PROBLEM TO WORK ON> Continue the commentary on Chris Christie and the free lunch figures in the school funding formula, starting after its last sentence.

EXCERPT PROVIDED>
========================================
Further, as the audit itself says, most of the ineligibility comes from applicants failing to submit supporting documentation (I'm just so shocked that poor people aren't amenable to turning in paperwork that proves they're poor!).
This isn't about "fraud" - it's really about the ongoing war Christie has on the poor. He's hoping he can cast enough doubt on the school funding formula that so he can withdraw hundreds of million of dollars from the former Abbott districts and give it away to the wealthy folks who fund his campaign. And he will even sell out his cronies to do it:
As I reported at Blue Jersey, the Elizabeth BOE is chock full o' cronies - all Christie's.Acting Education Commissioner Christopher Cerf, in a Feb. 23 report, cited possible fraud or error in the program and recommended that participation no longer count as part of the funding formula. He also questioned whether low income was an accurate gauge of students’ potential.In September, the president of the Elizabeth school board and two others were charged with falsifying income information so their children would receive the subsidies, at a cost to taxpayers of $7,000 over five years, according to the state Attorney General’s Office.
There's the president, Marie Munn, front and center with you-know-who. On Christie's left is Rafael Fajardo, Munn's predecessor and member of Christie's Educational Effectiveness Task Force.
Well, this is what happens when you side with a guy like Chris Christie: he'll use you as a political prop whenever it's convenent. It's how he rolls. In any case, Munn's awful behavior is hardly proof of wide-spread, systemic corruption in the free lunch statistics.
========================================
DATASET RECORDS>

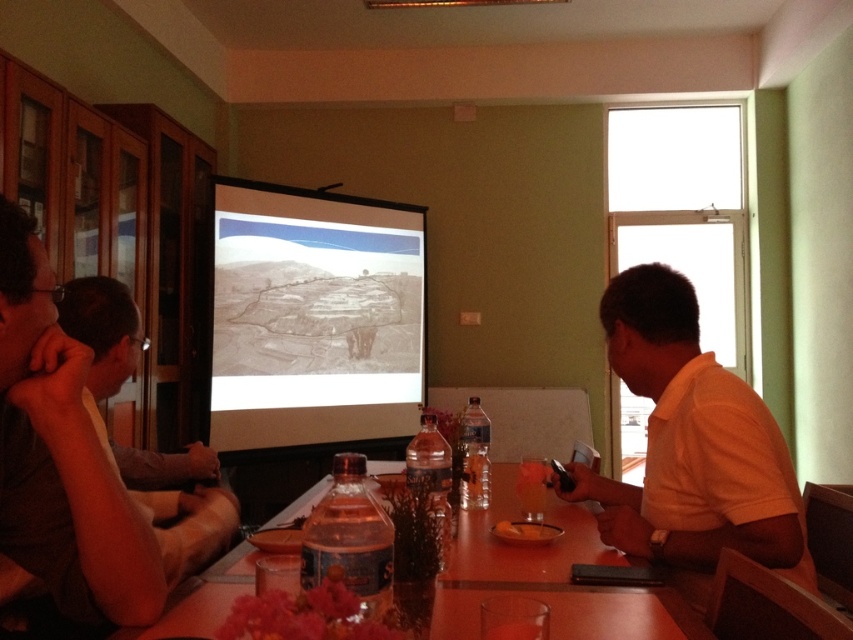
Does matte gray projector screen at center have a larger size compared to dark brown hair at left?

Yes, matte gray projector screen at center is bigger than dark brown hair at left.

Which is in front, point (289, 369) or point (62, 356)?

Point (62, 356) is in front.

Image resolution: width=853 pixels, height=640 pixels. What are the coordinates of `matte gray projector screen at center` in the screenshot? It's located at (x=312, y=316).

How distant is white matte shirt at right from wooden table at center?

11.67 inches

Who is more distant from viewer, (682, 376) or (563, 628)?

Positioned behind is point (682, 376).

The height and width of the screenshot is (640, 853). What are the coordinates of `white matte shirt at right` in the screenshot? It's located at (692, 445).

Who is shorter, matte gray projector screen at center or yellow matte bowl at center?

yellow matte bowl at center

Can you confirm if matte gray projector screen at center is taller than yellow matte bowl at center?

Indeed, matte gray projector screen at center has a greater height compared to yellow matte bowl at center.

Between point (305, 333) and point (544, 538), which one is positioned behind?

Point (305, 333)

Find the location of a particular element. The width and height of the screenshot is (853, 640). matte gray projector screen at center is located at coordinates (312, 316).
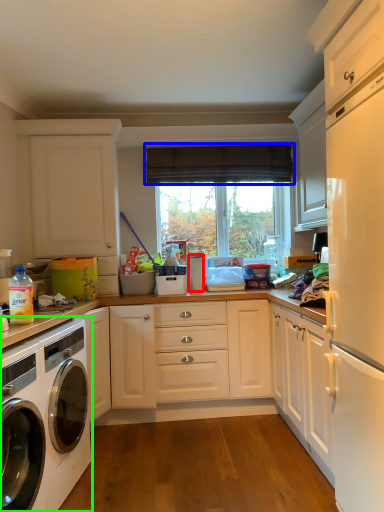
Question: Estimate the real-world distances between objects in this image. Which object is closer to appliance (highlighted by a red box), curtain (highlighted by a blue box) or washing machine (highlighted by a green box)?

Choices:
 (A) curtain
 (B) washing machine

Answer: (A)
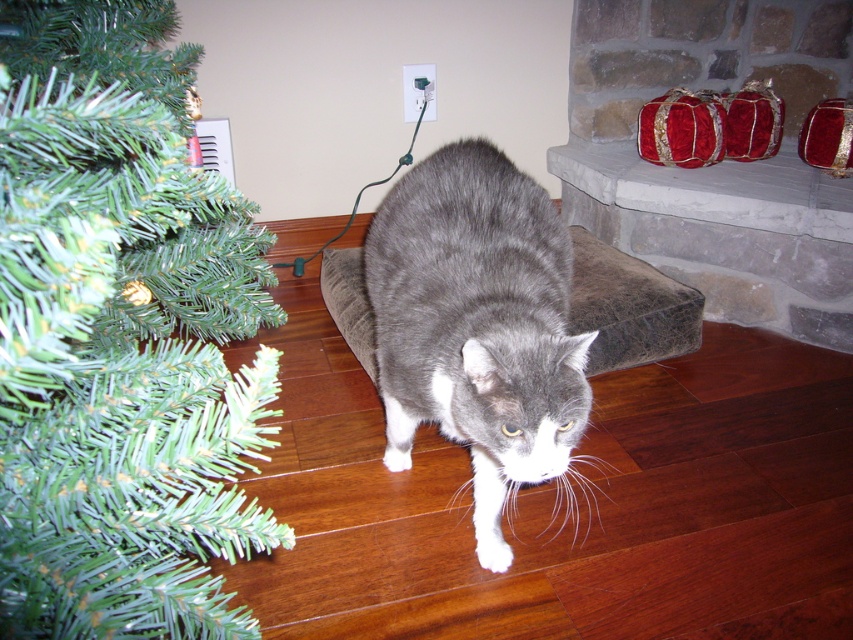
You are a photographer setting up a shot of the gray fur cat at center and the green artificial at left. To ensure both subjects are in frame, should you position yourself to the left or right of the cat?

You should position yourself to the right of the gray fur cat at center because the green artificial at left is to the left of the cat, so placing yourself to the right will keep both subjects within the frame.

You are a cat owner who wants to ensure your gray fur cat at center can reach the top of the green artificial at left Christmas tree. Based on their heights, can the cat reach the top of the tree?

The green artificial at left has a greater height compared to the gray fur cat at center. Since the tree is taller than the cat, the cat cannot reach the top of the tree.

You are a photographer trying to capture a clear shot of the green artificial at left and the gray fur cat at center. Since the cat is moving, you want to focus on the tree first. Based on their positions, which object should you focus on first to ensure the tree is sharp?

The green artificial at left is in front of the gray fur cat at center, so you should focus on the green artificial at left first to ensure it is sharp before the cat moves.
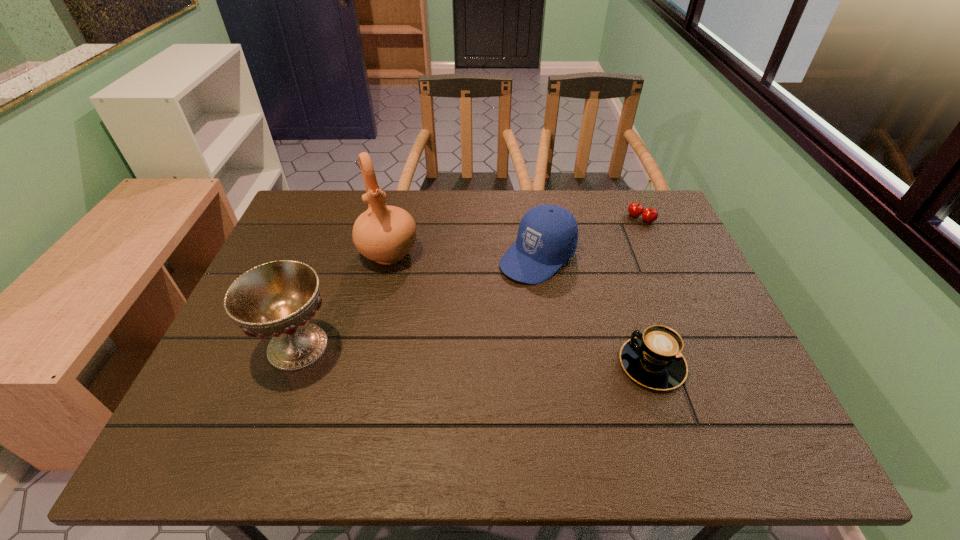
Locate an element on the screen. free space on the desktop that is between the chalice and the cappuccino and is positioned with the stems of the cherry pointing upwards is located at coordinates (511, 356).

Where is `free space on the desktop that is between the chalice and the second object from right to left and is positioned on the spout of the tallest object`? The height and width of the screenshot is (540, 960). free space on the desktop that is between the chalice and the second object from right to left and is positioned on the spout of the tallest object is located at coordinates (421, 352).

Where is `free space on the desktop that is between the chalice and the cappuccino and is positioned on the front-facing side of the third object from right to left`? This screenshot has width=960, height=540. free space on the desktop that is between the chalice and the cappuccino and is positioned on the front-facing side of the third object from right to left is located at coordinates (421, 352).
========================================
SOLVED PROBLEM>
6 comments:
I agree that stating that "as many as 37 percent" is a stupid statement, because it is wrong -- could be more. 'as many as" is not a smart statement -- should have just said there is evidence of rampant ineligibility.
By way of example, I suspect Munn is not in that $100 audited window.
I am glad to see you source PolitiFact, though, since they are the ones that reported that only four tenured teachers in ten years had been fired for incompetence.
You didn't read the Politfact report, did you? Or my link to the audit?
Because Munn has NOTHING to do with the people who were audited. And those people are within $100/mon of the eligible income, which is the most important point.
And I know you haven't read the many, many sources I have given here that show that many teachers are counseled out without gong through the tenure process.
I stated my assumption that Munn is outside the "window" that the audit picked. And she was busted long before.
The issue isn't how many people are "counseled out" (now you state that as a positive by those hated administrators). And it wasn't how many didn't get tenure. It was tenured teachers removed for incompetence. Four in ten years. Outrageous.
Hiya Opie! Duke, ignore your troll. He's only posting here because no one answers him on nj.com anymore.
lol....no, I don't post there, but an obvious sign of checkmate.
Anon - people counseled out is EXACTLY the issue. As I have shown here time and again, the 17 out of 100,000 figure is deceptive, because many more "bad" teachers leave the profession. That is completely germane to this discussion.
As to the free lunch corruption: just because a Christicrat abuses the rules doesn't mean there is widespread corruption of that level of deception. The auditor presented no such proof.
This is not a game. People's lives will be ruined if this stuff goes through: NYC proves this. The schools will lose good teachers.
You may think playing with people's lives is like playing chess; I don't.